Estonia opens a virtual embassy in Second Life

VIRTUAL ESTONIA - More cosmopolitan and technologically advanced than many Westerners realize, Estonia wants Second Life residents and would-be residents to know that she has arrived with the opening of its virtual embassy.

The address:

The government decided to establish a presence in Second Life, believing this world is as progressive as its own. Distant Signals, the Estonia’s liaison and SL Embassador was asked by Martin Kokk, the Estonian Vice Chancellor of the Ministry, to find a way to promote Estonia in the virtual world. Distant, who is in real life the head of the Hill & Knowlton consultancy in Estonia, determined that a virtual embassy would be a perfect choice.

I guess the foreign ministry has no problem experimenting and setting up projects like this,” Signals explained. They decided to employ Scope Cleaver, SL architect, to do the build.
The Estonian government had specific goals. The main purposes of the Embassy are as follows:
… to learn to operate in virtual worlds, to understand them, gain experience; to promote Estonia among small groups of professional individuals...". For example to host discussions and lectures with people who not be able to travel to Estonia and to promote Estonia in general.
The build tells the tale: inside are photos of the country and its people.

The pictures are from a brochure ‘All things Estonian,’” Signals said. “These pictures indicate different aspects of being Estonian; the brochure will also be available as a free book here.
An exhibit of art work done by Estonians is also on display. The exhibit, which is travelling to real Estonian embassies, is currently in Sweden. The building also hosts a small conference area with table and chairs specially designed by Cleaver using a motif he saw on many pieces of Estonian textiles that he viewed. This theme is echoed in the pattern on the rug on the first floor.

The top floor houses a technology theme. A sculpture by Seifert Surface issues objects and notecards with stories about technology written by Estonian volunteers. One of the most important objects in the build—a voting box—is also here. Made by Cleaver and employing the decorative motif he chose, it represents the e-voting that the country has embraced.
The build is not just intended as a public relations piece.

One of the important ideas is that they will have content here. So, in January there will already be some lectures and discussions that are carried out by the ministry itself. The ambassador to Great Britain will have a session here; it may get quite academic at times,” Signals said.

The build is another triumph for Cleaver, following quickly on the opening of his Alexander Beach build.
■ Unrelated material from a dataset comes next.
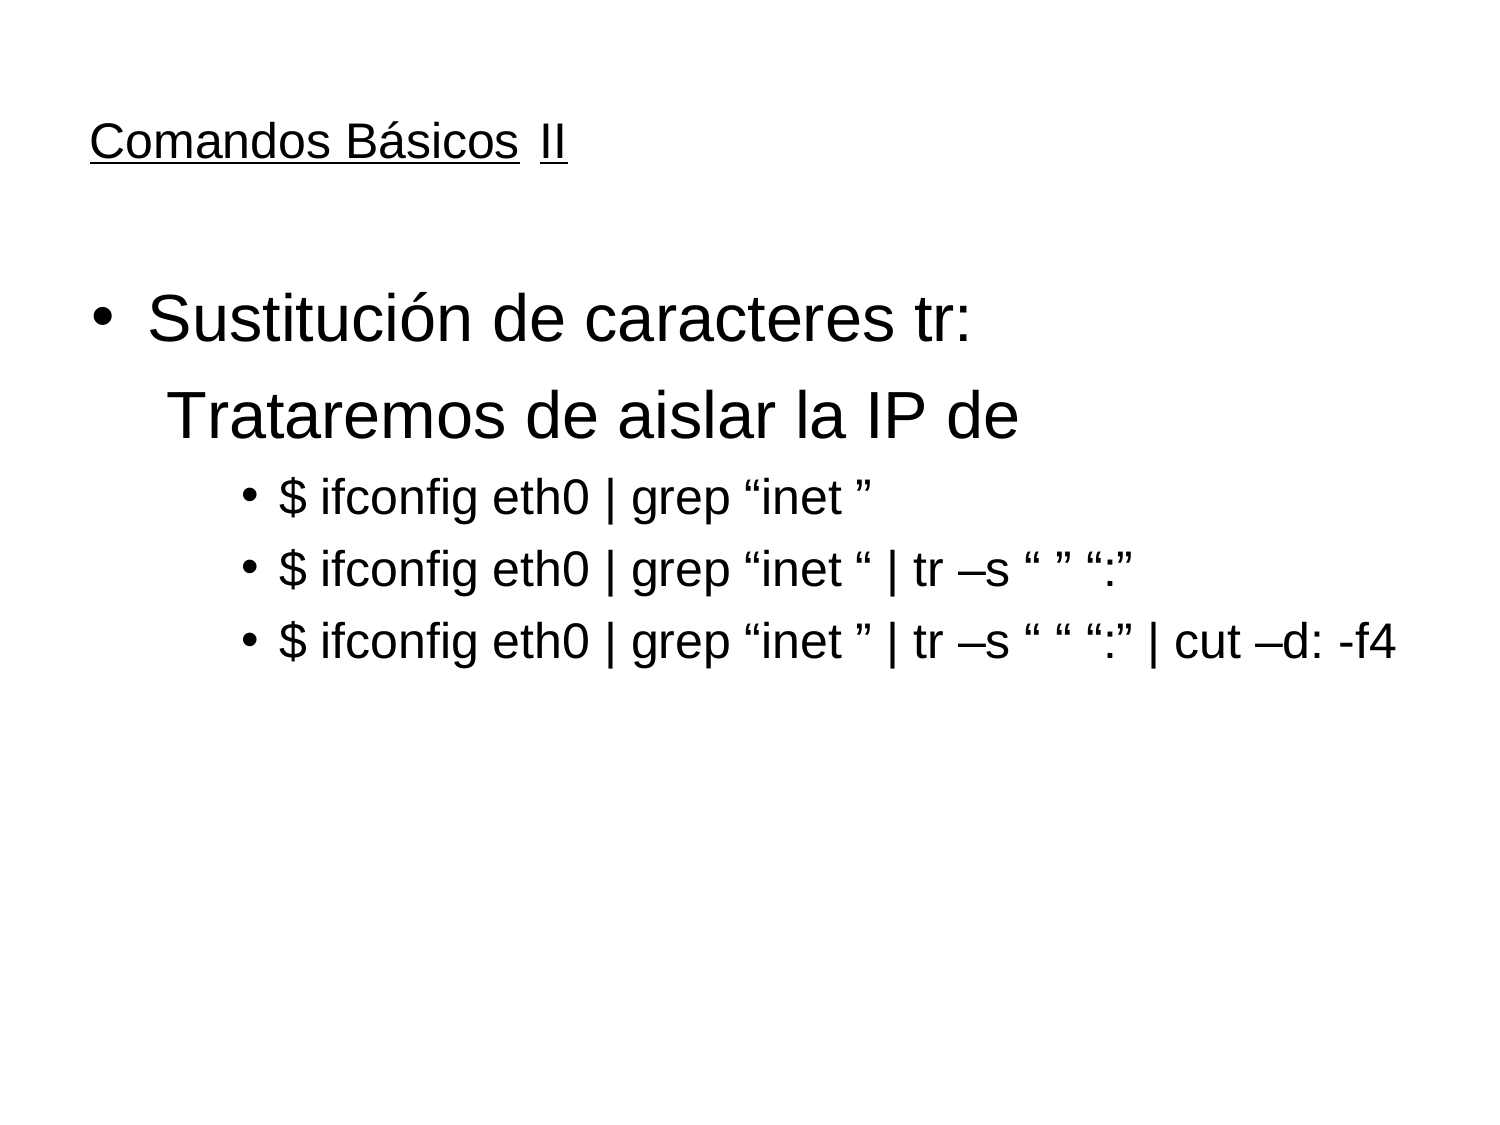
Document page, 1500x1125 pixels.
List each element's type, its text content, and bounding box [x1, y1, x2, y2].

Though the building appears massive and angular from a distance, a look that Cleaver says makes it “more masculine than Alexander Beach,” the build has several intimate spaces for discussion and relaxation.
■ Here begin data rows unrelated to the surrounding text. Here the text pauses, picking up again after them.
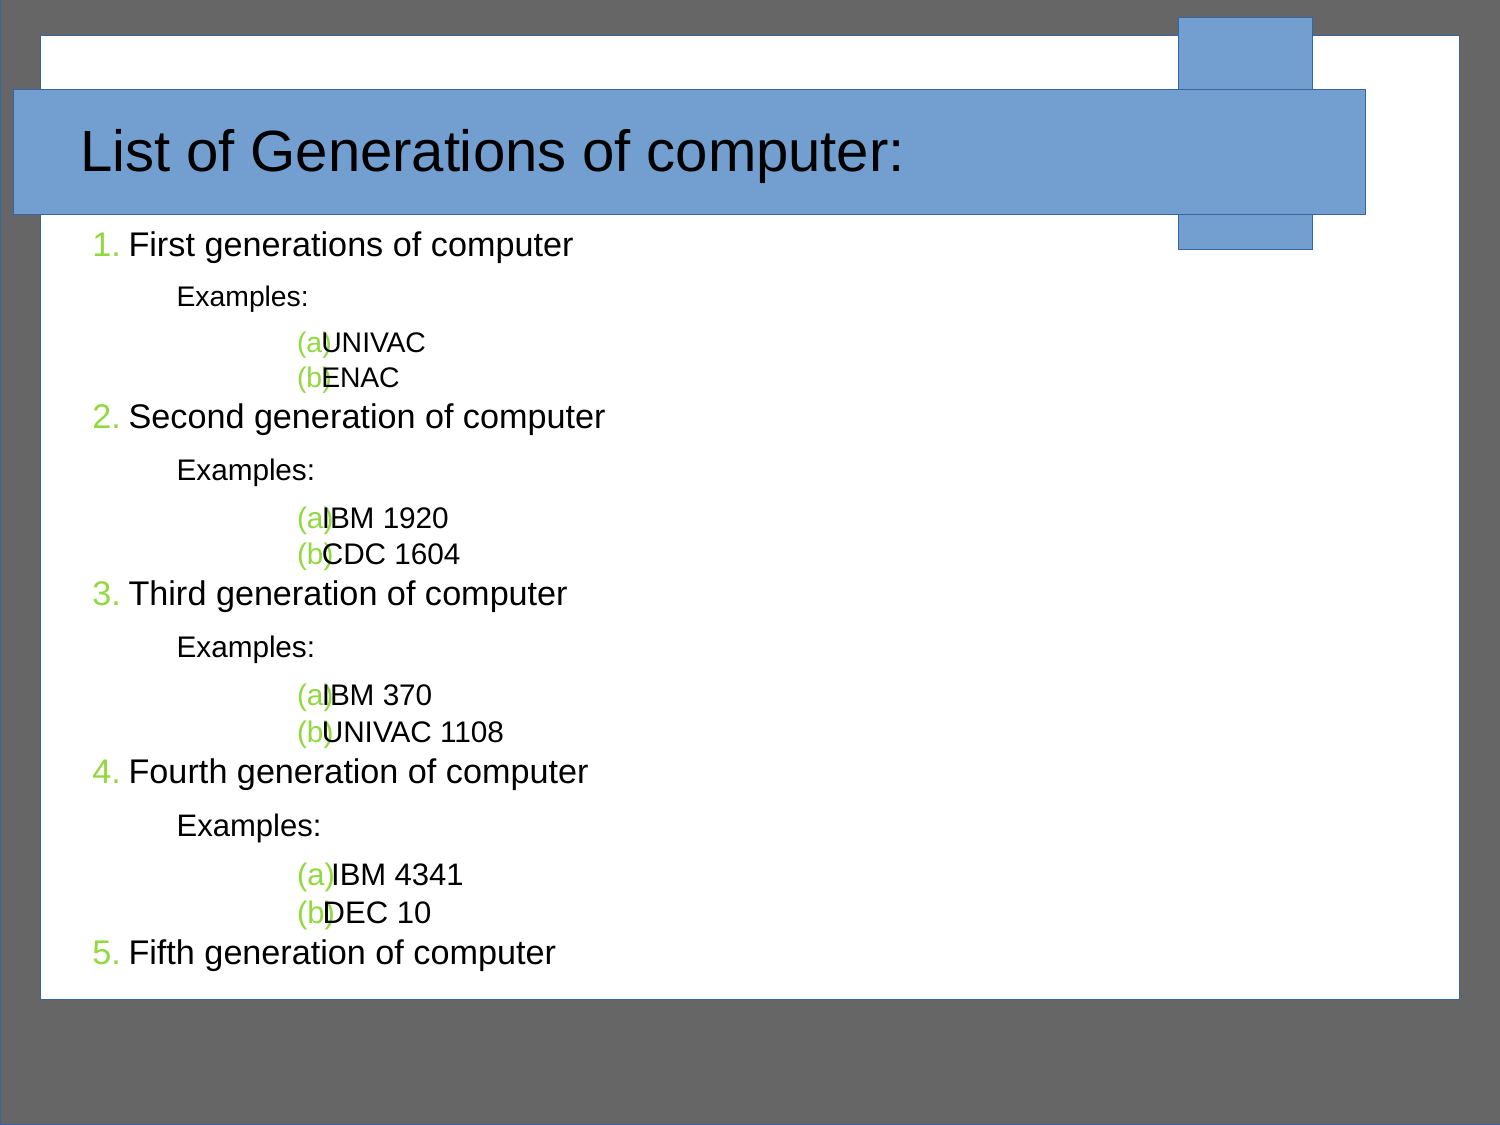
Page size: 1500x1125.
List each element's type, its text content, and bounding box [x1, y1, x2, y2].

list First generations of computer Examples: UNIVAC ENAC Second generation of computer Examples: IBM 1920 CDC 1604 Third generation of computer Examples: IBM 370 UNIVAC 1108 Fourth generation of computer Examples: IBM 4341 DEC 10 Fifth generation of computer [80, 224, 1420, 976]
title List of Generations of computer: [80, 89, 1367, 215]
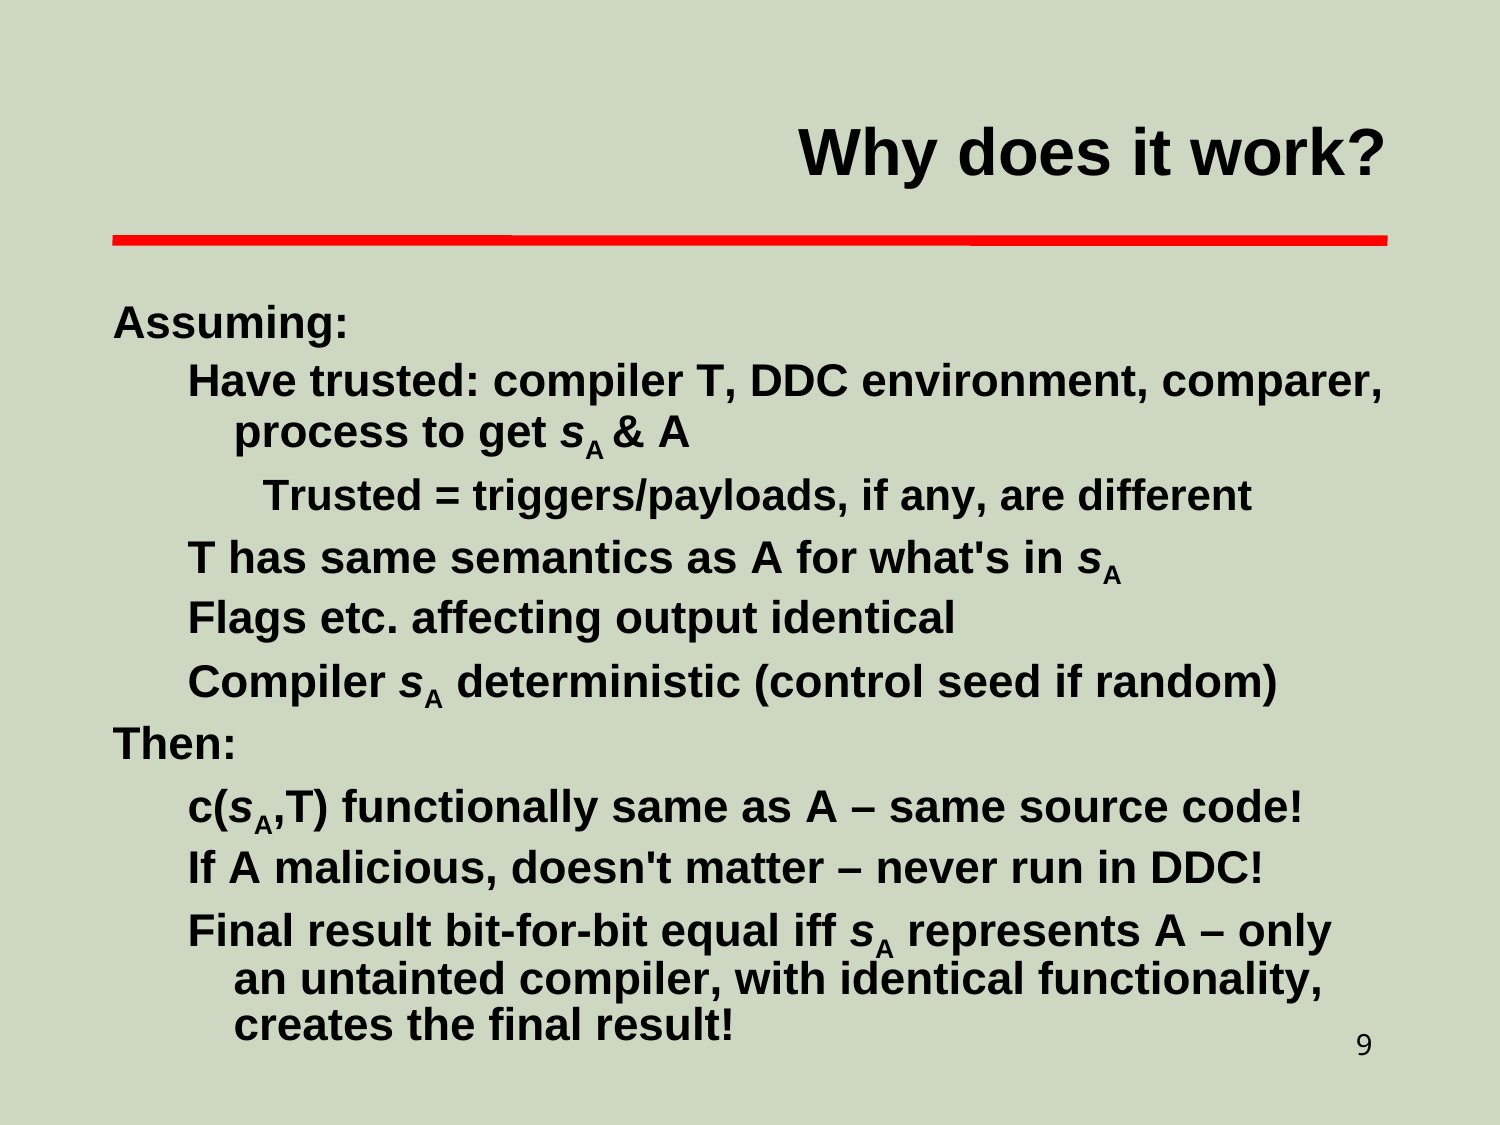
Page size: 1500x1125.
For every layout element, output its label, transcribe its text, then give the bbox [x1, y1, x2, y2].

title Why does it work? [125, 117, 1388, 192]
list Assuming: Have trusted: compiler T, DDC environment, comparer, process to get sA & A Trusted = triggers/payloads, if any, are different T has same semantics as A for what's in sA Flags etc. affecting output identical Compiler sA deterministic (control seed if random) Then: c(sA,T) functionally same as A – same source code! If A malicious, doesn't matter – never run in DDC! Final result bit-for-bit equal iff sA represents A – only an untainted compiler, with identical functionality, creates the final result! [112, 299, 1388, 1066]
Angular, glass blocks with complex metal skeletons line the building in an aggressive and sharply forward angled tilt. “I wanted an interesting space that’s very modern and contemporary reflecting a wired Estonia and forward looking dynamic,” Cleaver said.
Cleaver added terraced gardens to the building. “I wanted a suspended garden with some of the plants in Estonia to warm up the building".

The idea of Scope very well fits into Estonian type of thinking… Try to stress the nature and actually we have a lot of forest,” Signals said.